Born in 1953, near the end of the colonial era in East Africa, Ahmed Ali Haile was born in a Sunni-Musim home. Raised by pious parents in a dusty town in Central Somalia, he helped herd cattle, camels and goats, and minded the family general store. Educated in the town’s Qur’anic school, he memorized parts of the holy book which he read to his illiterate mother and taught her in prayers learned in the mosque. Ahmed longed to be righteous and know Allah as much as any mere mortals could know the Infinite One.  

Sometime after his father died, he left his town for the sprawling capital city of Mogadishu, one-half million strong, just beginning to taste independence from foreign rule. He studied at a secondary school with the goal of graduating from  university and becoming a leader in his country.
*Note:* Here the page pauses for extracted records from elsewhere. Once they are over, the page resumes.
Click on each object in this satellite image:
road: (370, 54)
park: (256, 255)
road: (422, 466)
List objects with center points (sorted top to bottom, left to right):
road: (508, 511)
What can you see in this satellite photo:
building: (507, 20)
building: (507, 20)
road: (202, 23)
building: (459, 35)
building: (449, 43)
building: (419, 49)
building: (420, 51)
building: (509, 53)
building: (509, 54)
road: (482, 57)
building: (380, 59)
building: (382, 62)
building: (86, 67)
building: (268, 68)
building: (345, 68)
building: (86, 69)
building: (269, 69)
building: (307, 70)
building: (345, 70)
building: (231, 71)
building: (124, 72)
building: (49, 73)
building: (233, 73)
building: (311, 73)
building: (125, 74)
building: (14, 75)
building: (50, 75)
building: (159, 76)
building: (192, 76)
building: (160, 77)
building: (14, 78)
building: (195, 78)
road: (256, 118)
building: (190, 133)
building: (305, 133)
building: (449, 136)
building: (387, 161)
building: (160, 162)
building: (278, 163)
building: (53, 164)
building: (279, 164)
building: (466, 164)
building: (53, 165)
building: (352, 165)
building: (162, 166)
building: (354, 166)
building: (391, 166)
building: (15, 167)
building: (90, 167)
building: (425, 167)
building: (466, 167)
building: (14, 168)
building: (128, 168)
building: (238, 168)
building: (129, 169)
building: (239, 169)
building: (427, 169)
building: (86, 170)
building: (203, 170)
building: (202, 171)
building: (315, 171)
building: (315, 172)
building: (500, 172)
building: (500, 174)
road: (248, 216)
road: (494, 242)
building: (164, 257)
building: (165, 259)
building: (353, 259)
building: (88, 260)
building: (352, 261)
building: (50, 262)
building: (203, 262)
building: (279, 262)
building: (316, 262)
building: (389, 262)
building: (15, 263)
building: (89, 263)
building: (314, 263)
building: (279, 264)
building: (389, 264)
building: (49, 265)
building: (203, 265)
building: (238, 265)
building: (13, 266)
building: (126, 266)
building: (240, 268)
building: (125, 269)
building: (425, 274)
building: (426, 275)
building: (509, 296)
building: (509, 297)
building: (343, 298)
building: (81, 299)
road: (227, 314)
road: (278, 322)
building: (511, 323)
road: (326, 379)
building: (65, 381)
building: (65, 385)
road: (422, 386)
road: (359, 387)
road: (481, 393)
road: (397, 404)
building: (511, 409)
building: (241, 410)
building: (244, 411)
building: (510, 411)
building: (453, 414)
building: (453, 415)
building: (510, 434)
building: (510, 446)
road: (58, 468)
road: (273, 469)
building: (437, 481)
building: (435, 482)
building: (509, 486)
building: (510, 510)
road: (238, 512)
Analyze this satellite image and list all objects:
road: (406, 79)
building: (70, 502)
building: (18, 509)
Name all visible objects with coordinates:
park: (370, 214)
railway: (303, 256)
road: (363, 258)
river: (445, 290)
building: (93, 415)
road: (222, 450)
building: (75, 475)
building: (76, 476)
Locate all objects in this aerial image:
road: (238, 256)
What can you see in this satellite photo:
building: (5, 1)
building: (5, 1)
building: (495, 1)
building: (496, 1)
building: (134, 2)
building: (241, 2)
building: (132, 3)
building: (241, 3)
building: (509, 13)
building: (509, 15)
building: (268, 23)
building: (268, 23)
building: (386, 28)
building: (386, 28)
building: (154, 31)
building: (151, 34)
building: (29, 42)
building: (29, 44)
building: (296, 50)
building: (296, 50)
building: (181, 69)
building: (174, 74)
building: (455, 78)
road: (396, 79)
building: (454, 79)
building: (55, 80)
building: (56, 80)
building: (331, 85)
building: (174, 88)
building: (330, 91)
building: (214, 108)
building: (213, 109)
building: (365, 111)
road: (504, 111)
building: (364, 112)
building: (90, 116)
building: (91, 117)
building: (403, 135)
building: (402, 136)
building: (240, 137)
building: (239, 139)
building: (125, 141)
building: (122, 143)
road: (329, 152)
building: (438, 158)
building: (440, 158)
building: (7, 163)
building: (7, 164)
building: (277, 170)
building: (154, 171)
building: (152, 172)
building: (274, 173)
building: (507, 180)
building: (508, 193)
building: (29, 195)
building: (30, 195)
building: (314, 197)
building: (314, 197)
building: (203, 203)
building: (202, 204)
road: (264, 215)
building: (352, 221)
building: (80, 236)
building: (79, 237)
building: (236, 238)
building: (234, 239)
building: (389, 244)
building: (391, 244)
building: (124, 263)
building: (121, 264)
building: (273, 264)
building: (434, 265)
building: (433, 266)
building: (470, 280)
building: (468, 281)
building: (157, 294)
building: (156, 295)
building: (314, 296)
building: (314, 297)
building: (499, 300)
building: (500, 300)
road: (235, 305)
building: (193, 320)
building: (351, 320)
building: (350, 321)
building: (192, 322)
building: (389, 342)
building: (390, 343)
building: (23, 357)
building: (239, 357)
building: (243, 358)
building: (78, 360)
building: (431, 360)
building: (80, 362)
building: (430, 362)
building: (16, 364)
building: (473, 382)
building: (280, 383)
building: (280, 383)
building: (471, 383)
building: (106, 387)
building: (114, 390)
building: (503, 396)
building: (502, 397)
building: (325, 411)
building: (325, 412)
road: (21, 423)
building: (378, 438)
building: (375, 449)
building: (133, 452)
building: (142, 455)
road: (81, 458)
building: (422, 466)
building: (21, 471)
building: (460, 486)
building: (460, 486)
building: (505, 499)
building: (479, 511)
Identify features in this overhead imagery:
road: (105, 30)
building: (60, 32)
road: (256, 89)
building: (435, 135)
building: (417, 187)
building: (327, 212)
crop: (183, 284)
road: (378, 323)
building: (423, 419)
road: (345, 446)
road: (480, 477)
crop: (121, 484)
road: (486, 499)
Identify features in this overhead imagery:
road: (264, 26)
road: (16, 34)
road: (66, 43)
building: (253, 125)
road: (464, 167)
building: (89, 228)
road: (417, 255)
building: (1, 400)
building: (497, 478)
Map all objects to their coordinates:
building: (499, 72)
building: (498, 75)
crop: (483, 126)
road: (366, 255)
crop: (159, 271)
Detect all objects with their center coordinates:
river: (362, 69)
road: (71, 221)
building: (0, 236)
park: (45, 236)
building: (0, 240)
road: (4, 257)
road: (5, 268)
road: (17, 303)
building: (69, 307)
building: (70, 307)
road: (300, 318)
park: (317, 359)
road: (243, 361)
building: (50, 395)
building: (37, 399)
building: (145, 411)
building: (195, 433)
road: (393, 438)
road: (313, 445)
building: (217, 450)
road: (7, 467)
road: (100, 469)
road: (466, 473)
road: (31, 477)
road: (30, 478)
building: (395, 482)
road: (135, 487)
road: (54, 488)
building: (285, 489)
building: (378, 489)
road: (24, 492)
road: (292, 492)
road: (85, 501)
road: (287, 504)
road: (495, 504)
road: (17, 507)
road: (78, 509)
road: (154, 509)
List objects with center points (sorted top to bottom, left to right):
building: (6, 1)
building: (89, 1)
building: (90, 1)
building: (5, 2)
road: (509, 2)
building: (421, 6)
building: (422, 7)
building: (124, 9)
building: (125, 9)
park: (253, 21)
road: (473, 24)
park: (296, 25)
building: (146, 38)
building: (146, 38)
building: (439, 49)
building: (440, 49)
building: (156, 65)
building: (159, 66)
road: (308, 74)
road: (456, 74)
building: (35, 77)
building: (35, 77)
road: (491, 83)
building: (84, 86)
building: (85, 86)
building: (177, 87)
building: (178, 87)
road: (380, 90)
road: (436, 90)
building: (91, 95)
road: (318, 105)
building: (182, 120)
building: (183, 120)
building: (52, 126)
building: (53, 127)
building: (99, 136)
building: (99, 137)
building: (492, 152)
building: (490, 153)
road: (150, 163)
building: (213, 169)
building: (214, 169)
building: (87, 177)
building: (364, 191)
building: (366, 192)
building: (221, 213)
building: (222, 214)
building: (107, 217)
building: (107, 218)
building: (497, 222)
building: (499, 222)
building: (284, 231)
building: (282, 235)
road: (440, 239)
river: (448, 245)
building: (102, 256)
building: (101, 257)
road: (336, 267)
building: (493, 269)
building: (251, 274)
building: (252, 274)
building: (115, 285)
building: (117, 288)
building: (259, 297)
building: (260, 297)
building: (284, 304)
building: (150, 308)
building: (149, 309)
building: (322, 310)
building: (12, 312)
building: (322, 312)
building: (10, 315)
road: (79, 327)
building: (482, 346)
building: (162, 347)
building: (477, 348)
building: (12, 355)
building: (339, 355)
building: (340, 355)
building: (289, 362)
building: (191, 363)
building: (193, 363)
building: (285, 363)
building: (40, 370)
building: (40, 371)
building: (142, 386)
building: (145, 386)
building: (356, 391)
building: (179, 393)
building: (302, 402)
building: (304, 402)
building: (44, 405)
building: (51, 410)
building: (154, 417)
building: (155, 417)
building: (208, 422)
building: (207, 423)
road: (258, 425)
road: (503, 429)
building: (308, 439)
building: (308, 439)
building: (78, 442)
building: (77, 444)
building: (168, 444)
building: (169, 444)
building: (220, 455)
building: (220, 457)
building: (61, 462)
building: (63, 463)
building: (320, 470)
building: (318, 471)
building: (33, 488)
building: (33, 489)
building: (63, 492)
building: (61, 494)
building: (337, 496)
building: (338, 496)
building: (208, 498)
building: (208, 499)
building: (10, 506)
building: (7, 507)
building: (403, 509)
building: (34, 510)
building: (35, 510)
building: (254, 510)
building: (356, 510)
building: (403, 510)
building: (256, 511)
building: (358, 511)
On a visit back home, he contracted cerebral malaria, and at just fifteen, he was near death. Admitted to the Sudan Interior Mission (SIM) Hospital, he received excellent care, modern medicine and the selfless kindness of the missionary staff and regained his health. He wondered what motivated the “infidels” to show such kindness. Returning to Mogadishu, God gently nudged Ahmed toward other SIM workers as well as members of the Eastern Mennonite Mission (EMM). 

For the next five years, as he finished his schooling, he drew closer to members of the two US missions, and gradually became interested in studying the Bible to compare it to the teachings of the Koran. He later realized that his early studies in the Islamic Scriptures had, in his own words, “prepared him for the gospel.” At twenty years of age, he “came home to Jesus” and became a Christ follower.